Однако, вероятно, по той причине, что в толпе были самураи, знавшие суть дела и объяснившие, что к чему, окружающим, вскоре подробности о происшествии стали распространяться с молниеносной быстротой. И тут, подогретые массовым энтузиазмом, симпатии народа к несправедливо обиженным вспыхнули с новой силой.
Снег на дороге таял, превращаясь в жидкую кашу, в холодные грязные лужи, от которых пешеходам было много неприятностей. Но в это время стоило только сказать: «Месть», — и этого было достаточно, чтобы люди пустились бежать следом за ронинами по раскисшей дороге.
Тем временем отряд ронинов перешел через мост Эйтай, миновал Рэйгандзиму и вступил в квартал Цукидзи Тэпподзу. Здесь находилась усадьба, в которой провел последние дни перед смертью князь Асано. Ворота и стены — все выглядело как прежде. От этого зрелища у ронинов щемило в груди.
Утреннее солнце стояло уже высоко, заливая сияньем снег на крыше усадьбы. Яркий свет слепил усталые глаза, но ронинам казалось, что сама природа шлет им благословенье. Все знали, что жизнь их скоро оборвется, и шли в безмолвии, думая о том, что напоследок дано им полюбоваться красой восходящего солнца в этот погожий зимний день. От таких раздумий благостно становилось на сердце.
Миновали квартал Кобики, затем мост Сиодомэ. Здесь было уже недалеко до подворья Уэсуги — тревожное ожидание в колонне усилилось до предела.
Тюдзаэмон Ёсида нагнал Кураноскэ и о чем-то тихо с ним переговаривался. Вскоре после того как перешли через мост Сиодомэ, голова колонны свернула с большой дороги в проулки. Тюдзаэмон вернулся на свое место и что-то шепнул Сукээмону Томиномори. Тот согласно кивнул в ответ.
В это время впереди показалась рифленая стена усадьбы сэндайского даймё Датэ. В тот день, пятнадцатого числа двенадцатой луны, все даймё должны были явиться в замок на прием к сёгуну, и Кураноскэ намеревался пойти обходным путем, чтобы избежать нежелательной встречи с княжеским эскортом у ворот усадьбы. Однако пройти мимо усадьбы оказалось невозможно — дорога вела прямо к ней. В Тэпподзу ронины уже благополучно прошли через караульные посты возле укрепленных подворий кланов Ии и Хонда, но теперь перед ними была новая застава.

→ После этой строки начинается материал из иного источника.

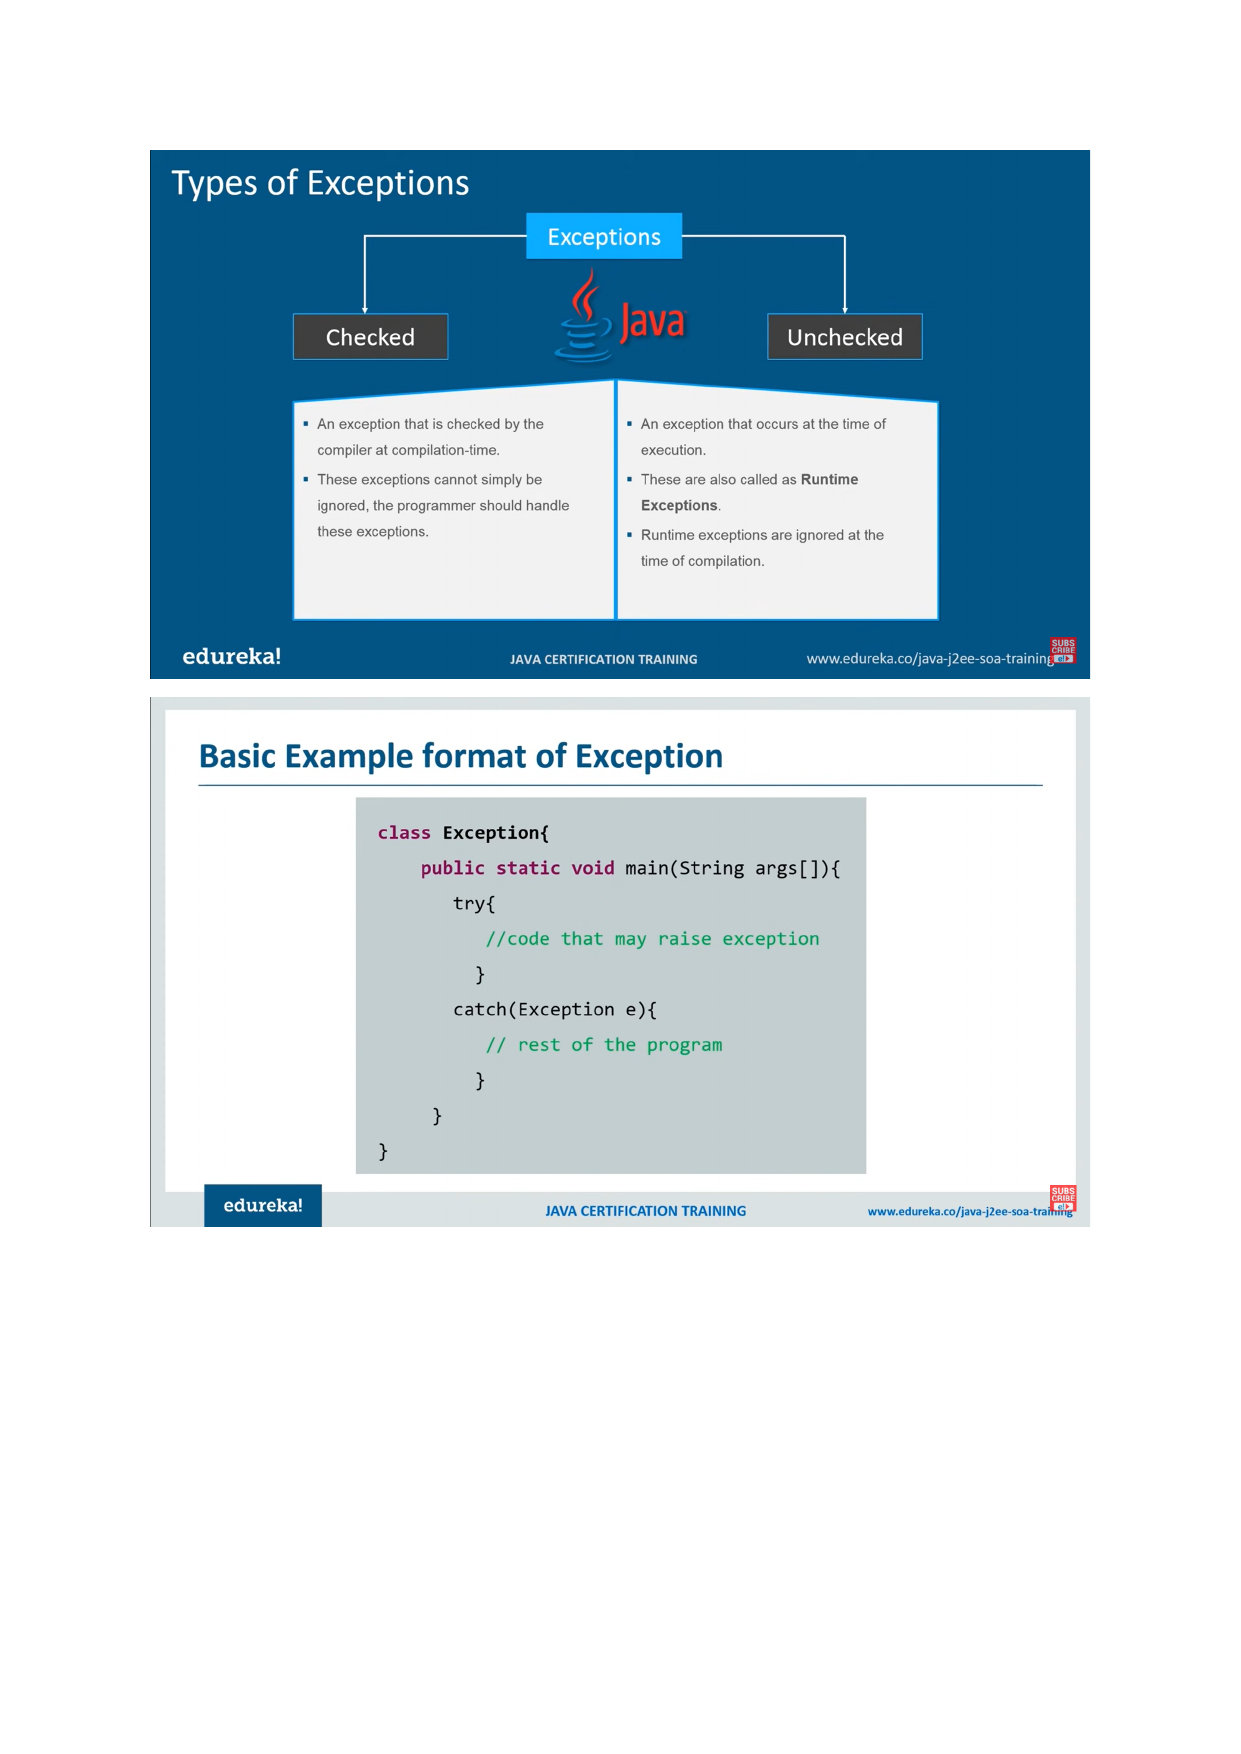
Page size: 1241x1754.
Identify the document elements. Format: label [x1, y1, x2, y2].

picture [150, 150, 1091, 679]
picture [150, 697, 1091, 1227]
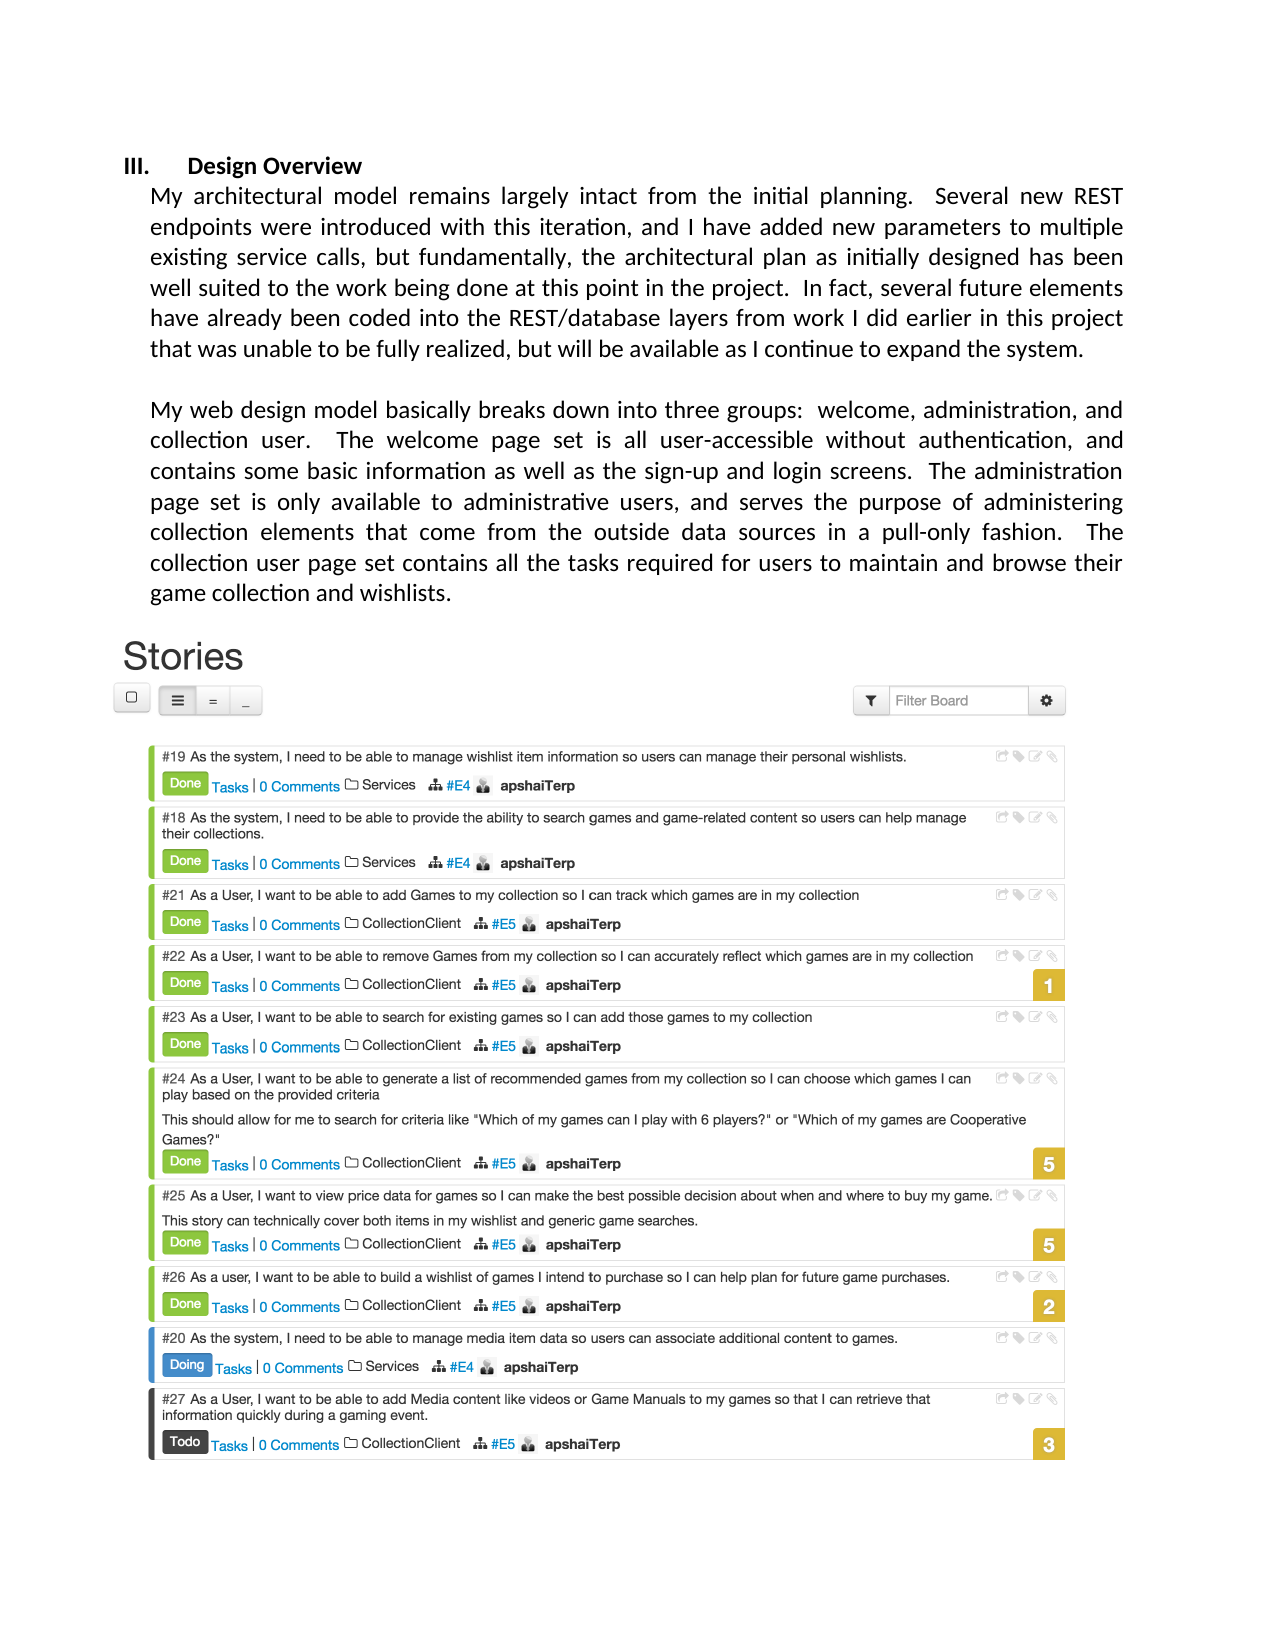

Завидев приближающуюся колонну, часовые на караульном посту клана Датэ у перекрестка дорог всполошились, и пехотинцы-асигару с длинными палками в руках высыпали на снег.
— Стойте! — отважно кричали они, преградив дорогу отряду ронинов.
Напряжение нарастало. Когда Кураноскэ вышел вперед, чтобы дать объяснения, распахнулась дверца в воротах подворья и из нее энергично шагнул на улицу внушительного вида самурай в костюме камисимо. Судя по всему, самурай был в изрядных чинах. Спокойно, с достоинством, он безо всякой робости предстал перед Кураноскэ и обратился к нему с вопросом:
— Кто такие будете, милостивые государи? Куда следуете?
Кураноскэ, глядя прямо в глаза самураю, который сверлил его испытующим взором, миролюбиво ответил:
— С позволения вашей милости, мы вассалы князя Асано Такуминоками. Во исполнение воли покойного господина мы добыли голову обидчика князя, Кодзукэноскэ Киры, и теперь направляемся в родовой храм, в Сэнгакудзи, чтобы там дожидаться решения его высочества по нашему вопросу. Вам мы никакого беспокойства не причиним — просим только позволить нам следовать далее.